I double checked the diff and it looked fine: https://phabricator.intern.facebook.com/P58196566 (this diff was created by diffing this PR against a merge of ezyang/jit (b4ad6de43c030f3bbbb85e21f52efe7c268de974) and origin/master (1290e586fbc3d6266423f3417723d6620267054b) for which we didn't resolve any conflicts and just took the conflict markers.) So some debugging seems to be in order.

The other tests that segfault are:

apaszke commented 7 years ago

The segfault you linked here was fixed in the SimpleEval PR: https://github.com/ezyang/pytorch/pull/215/files#diff-075c575cc319a2db2a532dcaeb93c403R23

ezyang commented 7 years ago

Aaaand that's why I post things up like this :) Any idea why this isn't failing on ezyang/jit though?

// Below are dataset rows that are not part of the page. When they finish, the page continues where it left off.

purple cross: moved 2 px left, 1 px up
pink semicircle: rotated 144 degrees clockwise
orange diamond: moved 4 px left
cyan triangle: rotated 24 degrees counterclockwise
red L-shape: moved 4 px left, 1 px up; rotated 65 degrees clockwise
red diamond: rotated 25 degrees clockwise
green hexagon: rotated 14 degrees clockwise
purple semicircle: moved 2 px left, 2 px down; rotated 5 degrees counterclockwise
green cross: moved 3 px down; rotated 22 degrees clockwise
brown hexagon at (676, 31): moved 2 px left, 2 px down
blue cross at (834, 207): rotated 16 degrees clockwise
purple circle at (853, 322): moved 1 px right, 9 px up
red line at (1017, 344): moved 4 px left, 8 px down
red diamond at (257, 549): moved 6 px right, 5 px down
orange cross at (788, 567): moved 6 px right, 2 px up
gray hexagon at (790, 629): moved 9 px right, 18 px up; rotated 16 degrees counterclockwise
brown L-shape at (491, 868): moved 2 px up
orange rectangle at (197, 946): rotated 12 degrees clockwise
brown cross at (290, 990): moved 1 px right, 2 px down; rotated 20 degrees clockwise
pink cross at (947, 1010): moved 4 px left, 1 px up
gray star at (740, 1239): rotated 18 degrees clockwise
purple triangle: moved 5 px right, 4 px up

ezyang commented 7 years ago

It doesn't segfault anymore.

apaszke commented 7 years ago

Yeah. Sam reverted a few of my changes, that made it more likely for certain graph edges to be NULL.

apaszke commented 7 years ago

Can you just squash the Bug fix commit into Add simple mode to Eval? I put it as a separate commit just for the code review, but wanted to squash when merging

ezyang commented 7 years ago

Bug fix squashed, and everything merged.